For the Authors Guild, going after Google is a matter of principle. The suit reflects a common sentiment among copyright owners: that Google is getting rich in a business that involves copyrighted content, so, therefore, a part of that profit is rightly theirs. But unlike in the now-settled publishers’ suit, the emphasis is on "rightly" rather than on "profit." What the Authors Guild seeks is a judicial declaration of authorial power, an official statement from the courts recognizing the proper place of arts and letters in our national culture.
In that sense, Google is a stand-in for all the other massive corporations who sideline individual authors in the publishing world. If the courts order that Google must show authors proper respect, perhaps the others will have to as well. Suing Penguin Random or Amazon, or any of the other companies that authors actually deal with in fraught negotiations on a daily basis would be dangerous. Google and its library partners are safer adversaries, precisely because they stand at a further remove—the perfect adversary for a mostly symbolic fight.
There is a serious point to be made here about the nature of a digital business built around free—see Robert Levine for a particularly clear statement of that position. But eight years in, would it not be possible to say the point has been made?

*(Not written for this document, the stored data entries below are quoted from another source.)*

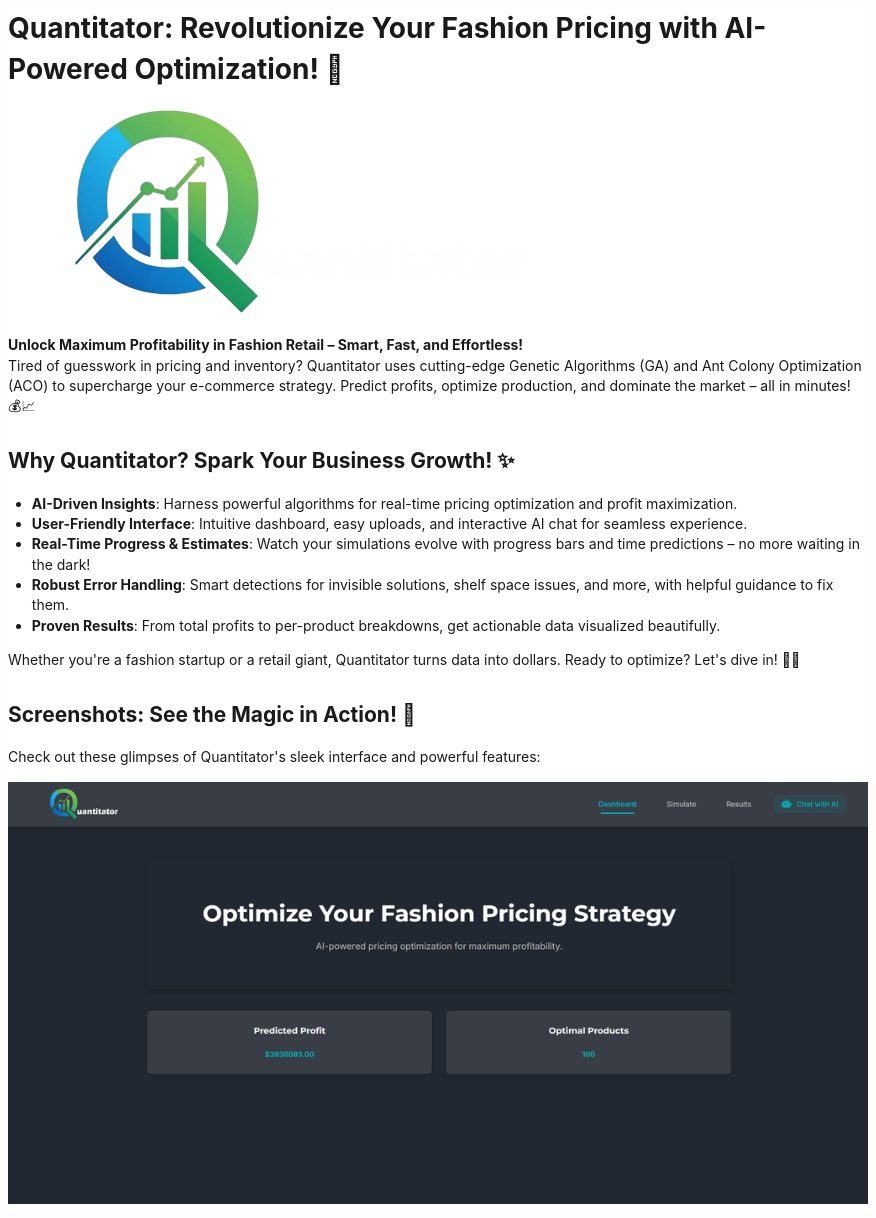 # Quantitator: Revolutionize Your Fashion Pricing with AI-Powered Optimization! 🚀

![Quantitator Logo](Screenshots/Logo_T.png)  

**Unlock Maximum Profitability in Fashion Retail – Smart, Fast, and Effortless!**  
Tired of guesswork in pricing and inventory? Quantitator uses cutting-edge Genetic Algorithms (GA) and Ant Colony Optimization (ACO) to supercharge your e-commerce strategy. Predict profits, optimize production, and dominate the market – all in minutes! 💰📈

## Why Quantitator? Spark Your Business Growth! ✨
- **AI-Driven Insights**: Harness powerful algorithms for real-time pricing optimization and profit maximization.
- **User-Friendly Interface**: Intuitive dashboard, easy uploads, and interactive AI chat for seamless experience.
- **Real-Time Progress & Estimates**: Watch your simulations evolve with progress bars and time predictions – no more waiting in the dark!
- **Robust Error Handling**: Smart detections for invisible solutions, shelf space issues, and more, with helpful guidance to fix them.
- **Proven Results**: From total profits to per-product breakdowns, get actionable data visualized beautifully.

Whether you're a fashion startup or a retail giant, Quantitator turns data into dollars. Ready to optimize? Let's dive in! 👗🛒

## Screenshots: See the Magic in Action! 📸
Check out these glimpses of Quantitator's sleek interface and powerful features:

![Dashboard Overview](Screenshots/Main_Page.png)  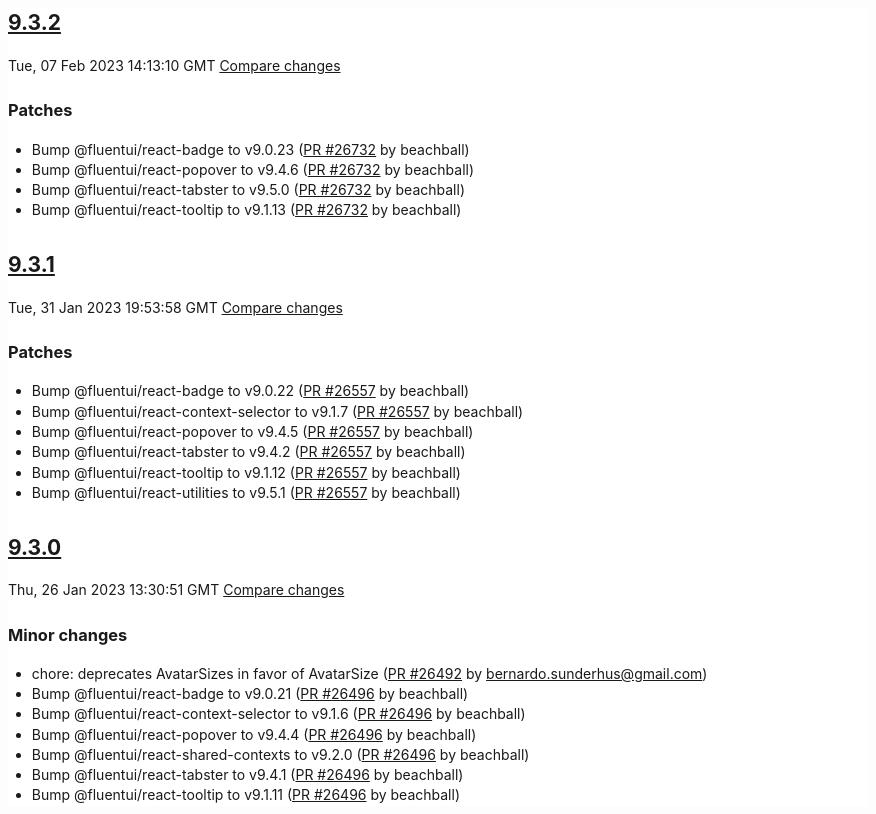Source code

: ## [9.3.2](https://github.com/microsoft/fluentui/tree/@fluentui/react-avatar_v9.3.2)

Tue, 07 Feb 2023 14:13:10 GMT 
[Compare changes](https://github.com/microsoft/fluentui/compare/@fluentui/react-avatar_v9.3.1..@fluentui/react-avatar_v9.3.2)

### Patches

- Bump @fluentui/react-badge to v9.0.23 ([PR #26732](https://github.com/microsoft/fluentui/pull/26732) by beachball)
- Bump @fluentui/react-popover to v9.4.6 ([PR #26732](https://github.com/microsoft/fluentui/pull/26732) by beachball)
- Bump @fluentui/react-tabster to v9.5.0 ([PR #26732](https://github.com/microsoft/fluentui/pull/26732) by beachball)
- Bump @fluentui/react-tooltip to v9.1.13 ([PR #26732](https://github.com/microsoft/fluentui/pull/26732) by beachball)

## [9.3.1](https://github.com/microsoft/fluentui/tree/@fluentui/react-avatar_v9.3.1)

Tue, 31 Jan 2023 19:53:58 GMT 
[Compare changes](https://github.com/microsoft/fluentui/compare/@fluentui/react-avatar_v9.3.0..@fluentui/react-avatar_v9.3.1)

### Patches

- Bump @fluentui/react-badge to v9.0.22 ([PR #26557](https://github.com/microsoft/fluentui/pull/26557) by beachball)
- Bump @fluentui/react-context-selector to v9.1.7 ([PR #26557](https://github.com/microsoft/fluentui/pull/26557) by beachball)
- Bump @fluentui/react-popover to v9.4.5 ([PR #26557](https://github.com/microsoft/fluentui/pull/26557) by beachball)
- Bump @fluentui/react-tabster to v9.4.2 ([PR #26557](https://github.com/microsoft/fluentui/pull/26557) by beachball)
- Bump @fluentui/react-tooltip to v9.1.12 ([PR #26557](https://github.com/microsoft/fluentui/pull/26557) by beachball)
- Bump @fluentui/react-utilities to v9.5.1 ([PR #26557](https://github.com/microsoft/fluentui/pull/26557) by beachball)

## [9.3.0](https://github.com/microsoft/fluentui/tree/@fluentui/react-avatar_v9.3.0)

Thu, 26 Jan 2023 13:30:51 GMT 
[Compare changes](https://github.com/microsoft/fluentui/compare/@fluentui/react-avatar_v9.2.16..@fluentui/react-avatar_v9.3.0)

### Minor changes

- chore: deprecates AvatarSizes in favor of AvatarSize ([PR #26492](https://github.com/microsoft/fluentui/pull/26492) by bernardo.sunderhus@gmail.com)
- Bump @fluentui/react-badge to v9.0.21 ([PR #26496](https://github.com/microsoft/fluentui/pull/26496) by beachball)
- Bump @fluentui/react-context-selector to v9.1.6 ([PR #26496](https://github.com/microsoft/fluentui/pull/26496) by beachball)
- Bump @fluentui/react-popover to v9.4.4 ([PR #26496](https://github.com/microsoft/fluentui/pull/26496) by beachball)
- Bump @fluentui/react-shared-contexts to v9.2.0 ([PR #26496](https://github.com/microsoft/fluentui/pull/26496) by beachball)
- Bump @fluentui/react-tabster to v9.4.1 ([PR #26496](https://github.com/microsoft/fluentui/pull/26496) by beachball)
- Bump @fluentui/react-tooltip to v9.1.11 ([PR #26496](https://github.com/microsoft/fluentui/pull/26496) by beachball)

Instead, the first pages of the Authors Guild’s latest brief flirt with Google Derangement Syndrome: the belief that everything the company does is a Machiavellian profit-maximizing scheme that simultaneously squeezes content owners and suppresses competition.

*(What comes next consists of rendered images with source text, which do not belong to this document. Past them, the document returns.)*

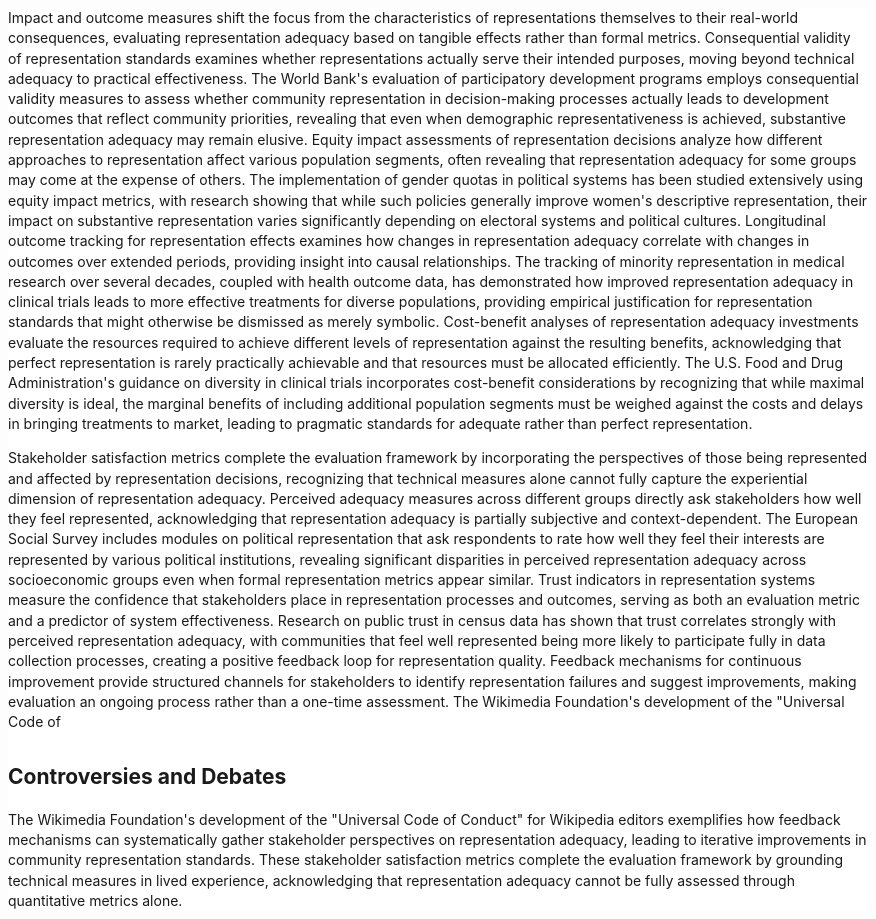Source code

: Impact and outcome measures shift the focus from the characteristics of representations themselves to their real-world consequences, evaluating representation adequacy based on tangible effects rather than formal metrics. Consequential validity of representation standards examines whether representations actually serve their intended purposes, moving beyond technical adequacy to practical effectiveness. The World Bank's evaluation of participatory development programs employs consequential validity measures to assess whether community representation in decision-making processes actually leads to development outcomes that reflect community priorities, revealing that even when demographic representativeness is achieved, substantive representation adequacy may remain elusive. Equity impact assessments of representation decisions analyze how different approaches to representation affect various population segments, often revealing that representation adequacy for some groups may come at the expense of others. The implementation of gender quotas in political systems has been studied extensively using equity impact metrics, with research showing that while such policies generally improve women's descriptive representation, their impact on substantive representation varies significantly depending on electoral systems and political cultures. Longitudinal outcome tracking for representation effects examines how changes in representation adequacy correlate with changes in outcomes over extended periods, providing insight into causal relationships. The tracking of minority representation in medical research over several decades, coupled with health outcome data, has demonstrated how improved representation adequacy in clinical trials leads to more effective treatments for diverse populations, providing empirical justification for representation standards that might otherwise be dismissed as merely symbolic. Cost-benefit analyses of representation adequacy investments evaluate the resources required to achieve different levels of representation against the resulting benefits, acknowledging that perfect representation is rarely practically achievable and that resources must be allocated efficiently. The U.S. Food and Drug Administration's guidance on diversity in clinical trials incorporates cost-benefit considerations by recognizing that while maximal diversity is ideal, the marginal benefits of including additional population segments must be weighed against the costs and delays in bringing treatments to market, leading to pragmatic standards for adequate rather than perfect representation.

Stakeholder satisfaction metrics complete the evaluation framework by incorporating the perspectives of those being represented and affected by representation decisions, recognizing that technical measures alone cannot fully capture the experiential dimension of representation adequacy. Perceived adequacy measures across different groups directly ask stakeholders how well they feel represented, acknowledging that representation adequacy is partially subjective and context-dependent. The European Social Survey includes modules on political representation that ask respondents to rate how well they feel their interests are represented by various political institutions, revealing significant disparities in perceived representation adequacy across socioeconomic groups even when formal representation metrics appear similar. Trust indicators in representation systems measure the confidence that stakeholders place in representation processes and outcomes, serving as both an evaluation metric and a predictor of system effectiveness. Research on public trust in census data has shown that trust correlates strongly with perceived representation adequacy, with communities that feel well represented being more likely to participate fully in data collection processes, creating a positive feedback loop for representation quality. Feedback mechanisms for continuous improvement provide structured channels for stakeholders to identify representation failures and suggest improvements, making evaluation an ongoing process rather than a one-time assessment. The Wikimedia Foundation's development of the "Universal Code of

## Controversies and Debates

<think>The Wikimedia Foundation's development of the "Universal Code of Conduct" for Wikipedia editors exemplifies how feedback mechanisms can systematically gather stakeholder perspectives on representation adequacy, leading to iterative improvements in community representation standards. These stakeholder satisfaction metrics complete the evaluation framework by grounding technical measures in lived experience, acknowledging that representation adequacy cannot be fully assessed through quantitative metrics alone.
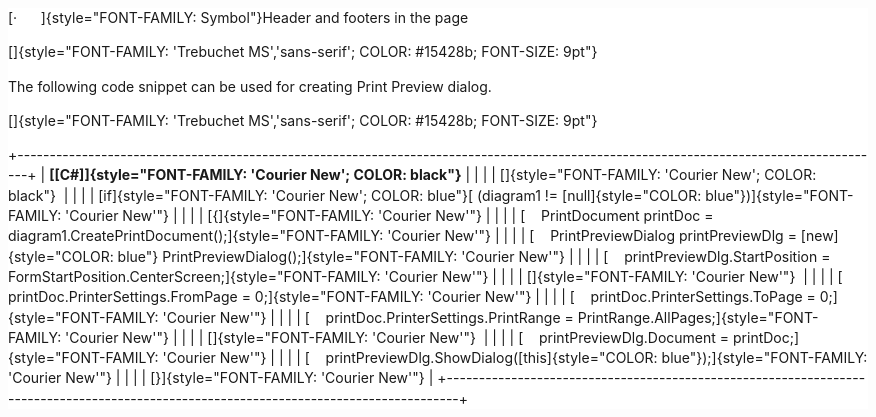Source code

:[·      ]{style="FONT-FAMILY: Symbol"}Header and footers in the page

[]{style="FONT-FAMILY: 'Trebuchet MS','sans-serif'; COLOR: #15428b; FONT-SIZE: 9pt"} 

The following code snippet can be used for creating Print Preview dialog.

[]{style="FONT-FAMILY: 'Trebuchet MS','sans-serif'; COLOR: #15428b; FONT-SIZE: 9pt"} 

+---------------------------------------------------------------------------------------------------------------------------------------+
| **[\[C#\]]{style="FONT-FAMILY: 'Courier New'; COLOR: black"}**                                                                        |
|                                                                                                                                       |
| []{style="FONT-FAMILY: 'Courier New'; COLOR: black"}                                                                                  |
|                                                                                                                                       |
| [if]{style="FONT-FAMILY: 'Courier New'; COLOR: blue"}[ (diagram1 != [null]{style="COLOR: blue"})]{style="FONT-FAMILY: 'Courier New'"} |
|                                                                                                                                       |
| [{]{style="FONT-FAMILY: 'Courier New'"}                                                                                               |
|                                                                                                                                       |
| [    PrintDocument printDoc = diagram1.CreatePrintDocument();]{style="FONT-FAMILY: 'Courier New'"}                                    |
|                                                                                                                                       |
| [    PrintPreviewDialog printPreviewDlg = [new]{style="COLOR: blue"} PrintPreviewDialog();]{style="FONT-FAMILY: 'Courier New'"}       |
|                                                                                                                                       |
| [    printPreviewDlg.StartPosition = FormStartPosition.CenterScreen;]{style="FONT-FAMILY: 'Courier New'"}                             |
|                                                                                                                                       |
| []{style="FONT-FAMILY: 'Courier New'"}                                                                                                |
|                                                                                                                                       |
| [    printDoc.PrinterSettings.FromPage = 0;]{style="FONT-FAMILY: 'Courier New'"}                                                      |
|                                                                                                                                       |
| [    printDoc.PrinterSettings.ToPage = 0;]{style="FONT-FAMILY: 'Courier New'"}                                                        |
|                                                                                                                                       |
| [    printDoc.PrinterSettings.PrintRange = PrintRange.AllPages;]{style="FONT-FAMILY: 'Courier New'"}                                  |
|                                                                                                                                       |
| []{style="FONT-FAMILY: 'Courier New'"}                                                                                                |
|                                                                                                                                       |
| [    printPreviewDlg.Document = printDoc;]{style="FONT-FAMILY: 'Courier New'"}                                                        |
|                                                                                                                                       |
| [    printPreviewDlg.ShowDialog([this]{style="COLOR: blue"});]{style="FONT-FAMILY: 'Courier New'"}                                    |
|                                                                                                                                       |
| [}]{style="FONT-FAMILY: 'Courier New'"}                                                                                               |
+---------------------------------------------------------------------------------------------------------------------------------------+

But it's a little rich for the Authors Guild to now argue that Google's book scanning program is an attempt to gain an unlawful advantage over Google’s competitors, given its role in pressing a complex settlement that Judge Chin rejected because it would have given Google an unlawful advantage over its competitors. Some stories are too compelling for their own good, and the Authors Guild’s lawsuit is now trapped in the trope of Evil Google.
No one who has followed this case since 2005 can truly want for a judicial opinion on whether Google’s book scanning and searching are fair use. And the briefs filed so far in this case will change no one’s mind who already has an opinion, least of all Judge Chin’s.
Officially, Judge Chin is undecided and is giving the parties their proper chance to persuade him. But his scheduling orders are the work of a judge who would like to bring matters to a close, and soon.
He recently brushed off a request to delay the upcoming oral arguments by two weeks. In contrast, it took Judge Chin a year after the fairness hearing on the settlement to draft his short opinion rejecting it. It seems he may well be poised to rule on the fair use motions in short order. And everyone involved, even the lawyers, should be glad to have done with it.
However the case turns out, the irony of it all is that Google Books was actually built by book people. Not book industry people—that is, people familiar with the curious customs and sensitive subjects of the trade—but those who love words on the page and words on the screen, the kind of people who populate Robin Sloan’s beautiful novel Mr. Penumbra's 24-Hour Bookstore. That Google so thoroughly botched their first impression is one of the many sad publishing stories of the last decade.